Each row contains specific match and the numbers are different.
Now i have chosen the current month.
I would like to use the search expression in the Country column to filter sales above 200,000$.
When i use =sum(Sales)>200,000 it shows the total per country meaning sum of all combinations that above 200,000$ but it is not what i would like to get.
How can i use the search expression the get all combinations in the table using the existing dimensions to get sales>200,000$.
For example :
Client a FR 203,456$
Client b DE 567,999$
Client c US 900,233$
And not :
Client a FR 203,456$
Client b DE 567,999$
Client c US 900,233$
Client d FR 115,745$
Client d should not be in the selection.
Best,
Tal
Hi Carlos ,
So it seems to work fine but with one exception.
when i select the current Month and specific Client but he has 2 different rows with different numbers beacouse
he spent it on product a and product b.
With the case above the expression: Sum({<Sales = {"> 200000"}>}Sales) will check the total sales of country and then check if there sum is greater then 200,000$
Thanks for the link ,
I read it before i uploaded my q.
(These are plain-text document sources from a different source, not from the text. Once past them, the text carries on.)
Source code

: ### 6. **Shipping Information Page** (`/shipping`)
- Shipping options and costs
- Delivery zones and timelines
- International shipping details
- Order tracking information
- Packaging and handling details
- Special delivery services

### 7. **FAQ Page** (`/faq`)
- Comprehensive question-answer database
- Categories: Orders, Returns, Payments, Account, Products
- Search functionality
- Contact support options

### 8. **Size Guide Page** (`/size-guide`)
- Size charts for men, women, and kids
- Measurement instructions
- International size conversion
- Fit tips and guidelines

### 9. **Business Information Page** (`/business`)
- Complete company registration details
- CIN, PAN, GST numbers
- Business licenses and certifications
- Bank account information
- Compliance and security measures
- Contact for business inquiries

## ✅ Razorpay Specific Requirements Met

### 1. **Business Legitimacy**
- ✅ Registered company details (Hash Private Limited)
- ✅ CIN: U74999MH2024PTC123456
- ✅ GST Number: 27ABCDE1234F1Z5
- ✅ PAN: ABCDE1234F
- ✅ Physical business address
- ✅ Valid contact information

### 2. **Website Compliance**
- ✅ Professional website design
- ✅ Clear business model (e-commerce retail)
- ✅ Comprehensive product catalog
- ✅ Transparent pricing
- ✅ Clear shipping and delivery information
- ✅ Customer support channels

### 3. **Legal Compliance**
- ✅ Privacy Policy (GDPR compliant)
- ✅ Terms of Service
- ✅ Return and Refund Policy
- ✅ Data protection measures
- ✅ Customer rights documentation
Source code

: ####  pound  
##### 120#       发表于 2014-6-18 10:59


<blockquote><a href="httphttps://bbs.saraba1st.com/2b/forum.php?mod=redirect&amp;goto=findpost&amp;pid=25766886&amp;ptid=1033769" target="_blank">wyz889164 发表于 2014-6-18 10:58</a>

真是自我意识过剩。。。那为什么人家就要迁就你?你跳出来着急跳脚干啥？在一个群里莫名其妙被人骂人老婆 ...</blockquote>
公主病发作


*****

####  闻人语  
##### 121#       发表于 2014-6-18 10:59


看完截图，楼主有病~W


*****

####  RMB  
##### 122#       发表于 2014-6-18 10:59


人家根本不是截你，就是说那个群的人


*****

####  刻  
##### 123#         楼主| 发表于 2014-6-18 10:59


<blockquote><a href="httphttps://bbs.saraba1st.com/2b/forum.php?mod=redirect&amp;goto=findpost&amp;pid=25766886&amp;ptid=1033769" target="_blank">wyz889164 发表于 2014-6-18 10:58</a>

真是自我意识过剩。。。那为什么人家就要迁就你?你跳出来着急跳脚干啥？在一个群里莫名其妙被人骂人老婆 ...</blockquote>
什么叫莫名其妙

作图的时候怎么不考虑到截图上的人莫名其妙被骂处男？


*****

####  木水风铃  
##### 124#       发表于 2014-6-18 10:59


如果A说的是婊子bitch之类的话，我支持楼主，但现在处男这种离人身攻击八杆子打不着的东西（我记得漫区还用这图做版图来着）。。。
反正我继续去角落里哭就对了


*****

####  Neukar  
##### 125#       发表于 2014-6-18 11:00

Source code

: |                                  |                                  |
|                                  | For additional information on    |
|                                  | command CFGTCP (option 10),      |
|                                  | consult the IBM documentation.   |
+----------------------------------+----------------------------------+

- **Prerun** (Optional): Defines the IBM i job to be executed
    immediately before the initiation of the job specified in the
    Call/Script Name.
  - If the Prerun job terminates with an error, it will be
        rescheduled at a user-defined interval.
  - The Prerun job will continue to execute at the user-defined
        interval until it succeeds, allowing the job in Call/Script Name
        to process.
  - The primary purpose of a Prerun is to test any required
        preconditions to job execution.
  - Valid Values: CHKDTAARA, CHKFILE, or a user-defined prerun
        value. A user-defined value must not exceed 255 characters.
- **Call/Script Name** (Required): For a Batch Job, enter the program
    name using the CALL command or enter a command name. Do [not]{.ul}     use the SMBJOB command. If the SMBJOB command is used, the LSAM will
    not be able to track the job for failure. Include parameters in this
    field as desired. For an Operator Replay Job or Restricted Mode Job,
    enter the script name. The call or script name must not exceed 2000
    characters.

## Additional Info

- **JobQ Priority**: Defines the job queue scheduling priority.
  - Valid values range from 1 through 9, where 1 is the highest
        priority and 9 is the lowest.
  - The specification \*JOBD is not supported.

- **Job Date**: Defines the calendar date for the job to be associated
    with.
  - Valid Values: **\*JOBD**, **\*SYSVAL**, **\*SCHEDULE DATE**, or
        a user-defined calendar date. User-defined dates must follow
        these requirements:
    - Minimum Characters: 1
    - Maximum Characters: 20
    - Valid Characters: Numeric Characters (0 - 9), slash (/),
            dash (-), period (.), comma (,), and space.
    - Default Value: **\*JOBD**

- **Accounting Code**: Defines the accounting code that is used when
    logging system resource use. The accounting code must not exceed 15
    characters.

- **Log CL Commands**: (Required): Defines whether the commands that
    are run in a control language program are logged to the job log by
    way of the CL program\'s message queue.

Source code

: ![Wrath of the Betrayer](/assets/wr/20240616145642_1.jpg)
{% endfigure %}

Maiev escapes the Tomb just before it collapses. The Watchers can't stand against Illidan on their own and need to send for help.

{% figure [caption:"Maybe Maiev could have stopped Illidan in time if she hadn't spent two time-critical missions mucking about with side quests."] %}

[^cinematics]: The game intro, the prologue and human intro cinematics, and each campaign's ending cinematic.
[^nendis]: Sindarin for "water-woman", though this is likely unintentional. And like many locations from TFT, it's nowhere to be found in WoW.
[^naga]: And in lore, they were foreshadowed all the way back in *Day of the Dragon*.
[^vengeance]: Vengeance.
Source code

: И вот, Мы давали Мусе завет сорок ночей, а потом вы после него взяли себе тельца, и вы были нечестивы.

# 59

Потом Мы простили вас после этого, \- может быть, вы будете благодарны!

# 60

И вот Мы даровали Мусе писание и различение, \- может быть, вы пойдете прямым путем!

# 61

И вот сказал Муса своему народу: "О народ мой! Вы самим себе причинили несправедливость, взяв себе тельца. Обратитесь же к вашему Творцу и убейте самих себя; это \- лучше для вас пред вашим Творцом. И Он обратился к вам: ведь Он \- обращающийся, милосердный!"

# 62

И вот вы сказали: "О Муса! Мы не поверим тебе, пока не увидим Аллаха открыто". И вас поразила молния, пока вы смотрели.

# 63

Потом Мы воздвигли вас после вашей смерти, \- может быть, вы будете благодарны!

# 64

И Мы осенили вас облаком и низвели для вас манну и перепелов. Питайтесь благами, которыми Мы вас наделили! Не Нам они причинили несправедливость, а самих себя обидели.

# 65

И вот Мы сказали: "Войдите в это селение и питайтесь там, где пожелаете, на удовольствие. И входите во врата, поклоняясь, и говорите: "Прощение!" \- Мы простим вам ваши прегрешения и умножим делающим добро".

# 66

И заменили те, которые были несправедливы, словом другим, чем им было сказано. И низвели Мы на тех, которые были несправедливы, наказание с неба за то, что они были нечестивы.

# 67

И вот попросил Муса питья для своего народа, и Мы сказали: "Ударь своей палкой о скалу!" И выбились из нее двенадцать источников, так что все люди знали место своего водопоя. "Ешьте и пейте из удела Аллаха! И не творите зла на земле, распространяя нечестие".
It helped me in another case:)
I use the table option and as you well aware the search expression shows only in the dimension column and not in the measure column.
Appreciate it!
Best,
Tal
I think I understand your issue, you need to add a column for product in your table, or if you are only interested in a single product you can add the filter for product in your expression. Something like:
Sum({<Product = {'a'},Sales = {"> 200000"}>}Sales)
Wow great ,
But if i don't show the the product column?
The same advise?
Yes, you don't need to show the product column and still apply the product filter. If you find this to be an appropriate solution please mark it as the correct answer.